Stanford Researchers Unveil Side Effect-Free “Natural Ozempic” Alternative
Stanford researchers have identified a small, naturally occurring peptide that mimics key weight-loss effects of semaglutide. Animal tests suggest it reduces appetite and body fat without typical side effects.
AI-guided discovery
The team used machine learning to scan the human proteome for hormone-like fragments. The tool, called Peptide Predictor, examined all 20,000 protein-coding genes.
Investigators focused on secreted prohormones and cleavage by prohormone convertase 1/3. That enzyme is already linked to body-weight regulation.
From thousands to one
The algorithm narrowed candidates to 373 prohormones. It then predicted 2,683 possible peptides for testing.
Researchers picked 100 peptides for laboratory screening. One short fragment stood out for its strong neuronal activity.
BRP: a tiny peptide with large effects
The active fragment, called BRP, is 12 amino acids long and derives from BRINP2. In cultured brain cells, BRP drove neuronal signals far above control levels.
Because of its potency and origin, scientists view BRP as a potential targeted treatment for appetite control.
Animal results
Tests in lean mice and minipigs showed dramatic reductions in food intake.
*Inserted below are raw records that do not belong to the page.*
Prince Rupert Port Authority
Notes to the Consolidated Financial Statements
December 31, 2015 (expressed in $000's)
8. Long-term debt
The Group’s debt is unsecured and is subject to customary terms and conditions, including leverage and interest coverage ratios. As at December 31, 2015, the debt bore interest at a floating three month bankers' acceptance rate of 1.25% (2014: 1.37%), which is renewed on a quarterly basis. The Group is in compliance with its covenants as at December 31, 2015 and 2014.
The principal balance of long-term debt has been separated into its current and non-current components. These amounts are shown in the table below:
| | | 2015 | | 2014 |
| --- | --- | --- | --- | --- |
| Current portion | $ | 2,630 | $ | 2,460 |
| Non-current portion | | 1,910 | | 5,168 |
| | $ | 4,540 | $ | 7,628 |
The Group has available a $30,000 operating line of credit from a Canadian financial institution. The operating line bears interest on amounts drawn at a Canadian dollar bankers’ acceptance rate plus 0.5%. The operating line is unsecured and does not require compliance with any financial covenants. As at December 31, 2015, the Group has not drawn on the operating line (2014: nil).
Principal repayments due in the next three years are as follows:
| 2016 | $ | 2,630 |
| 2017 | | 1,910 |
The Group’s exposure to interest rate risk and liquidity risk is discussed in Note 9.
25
A single injection cut feeding by as much as half within an hour.
In obese mice, daily doses for two weeks produced average weight loss of about 3 grams. Untreated controls gained roughly the same amount.
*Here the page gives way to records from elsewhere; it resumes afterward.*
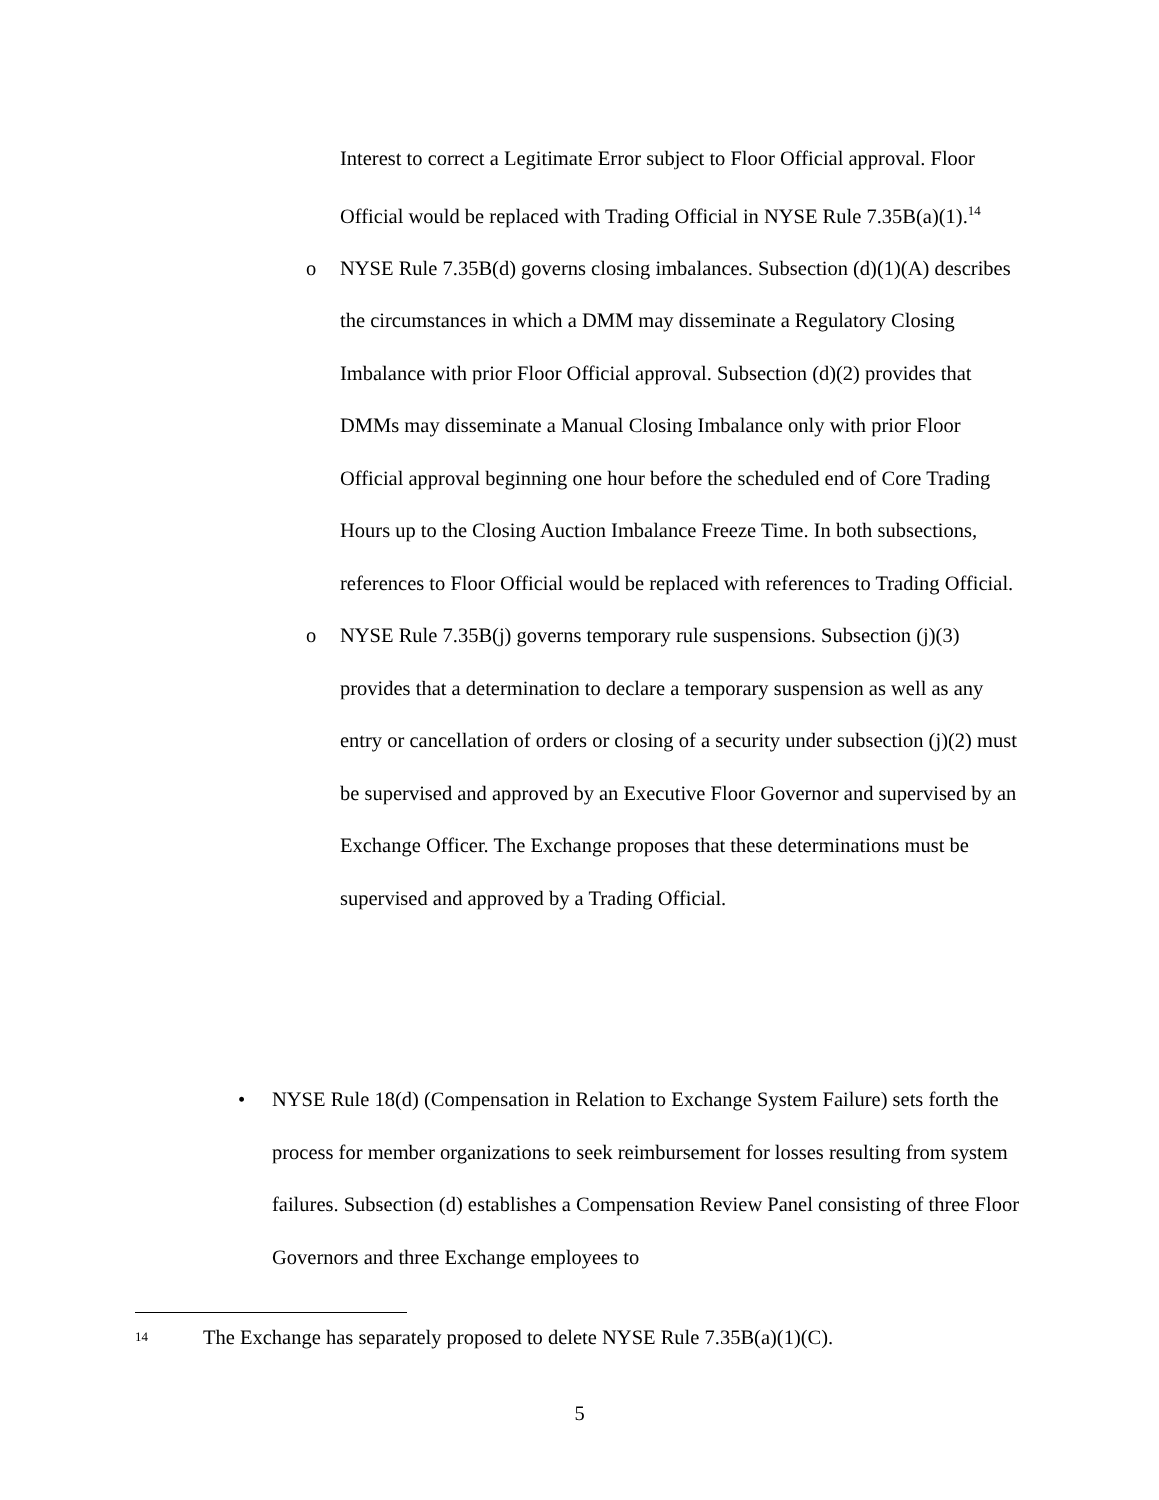Interest to correct a Legitimate Error subject to Floor Official approval. Floor Official would be replaced with Trading Official in NYSE Rule 7.35B(a)(1).<sup>14</sup>
o
NYSE Rule 7.35B(d) governs closing imbalances. Subsection (d)(1)(A) describes the circumstances in which a DMM may disseminate a Regulatory Closing Imbalance with prior Floor Official approval. Subsection (d)(2) provides that DMMs may disseminate a Manual Closing Imbalance only with prior Floor Official approval beginning one hour before the scheduled end of Core Trading Hours up to the Closing Auction Imbalance Freeze Time. In both subsections, references to Floor Official would be replaced with references to Trading Official.
o
NYSE Rule 7.35B(j) governs temporary rule suspensions. Subsection (j)(3) provides that a determination to declare a temporary suspension as well as any entry or cancellation of orders or closing of a security under subsection (j)(2) must be supervised and approved by an Executive Floor Governor and supervised by an Exchange Officer. The Exchange proposes that these determinations must be supervised and approved by a Trading Official.
•
NYSE Rule 18(d) (Compensation in Relation to Exchange System Failure) sets forth the process for member organizations to seek reimbursement for losses resulting from system failures. Subsection (d) establishes a Compensation Review Panel consisting of three Floor Governors and three Exchange employees to
<sup>14</sup> The Exchange has separately proposed to delete NYSE Rule 7.35B(a)(1)(C).
5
Treated animals showed better glucose and insulin responses. There were no detectable changes in activity, drinking, digestion, or anxiety-like behavior.
Distinct mechanism and safety profile
BRP appears to act mainly in the hypothalamus. That contrasts with semaglutide, which signals in the gut, pancreas and other tissues.
This more focused action may explain why animals avoided nausea, constipation and muscle loss. Researchers say BRP engages different neurons than GLP-1 mimetics.
Next steps toward human testing
Teams are working to identify BRP’s receptor and extend its duration of action. The goal is to develop an injectable or other user-friendly option for people.
Senior author Katrin Svensson, PhD, plans to move toward human trials through a company she helped found. Laetitia Coassolo, PhD, led the laboratory work.
Collaboration, funding and intellectual property
The study, published in Nature, included collaborators from UC Berkeley, the University of Minnesota, and the University of British Columbia. Multiple NIH grants supported the work.
Additional backers included Stanford programs, the American Heart Association, the Carlsberg Foundation, and the Wu Tsai Human Performance Alliance. Svensson and Coassolo are listed on patents covering BRP peptides.
Filmogaz.com will monitor developments as researchers pursue safety and efficacy trials. The team’s findings point to a promising, targeted and side effect‑sparing obesity approach.
Note: this story references Stanford researchers and describes a side effect-free, natural Ozempic alternative seen in preclinical studies.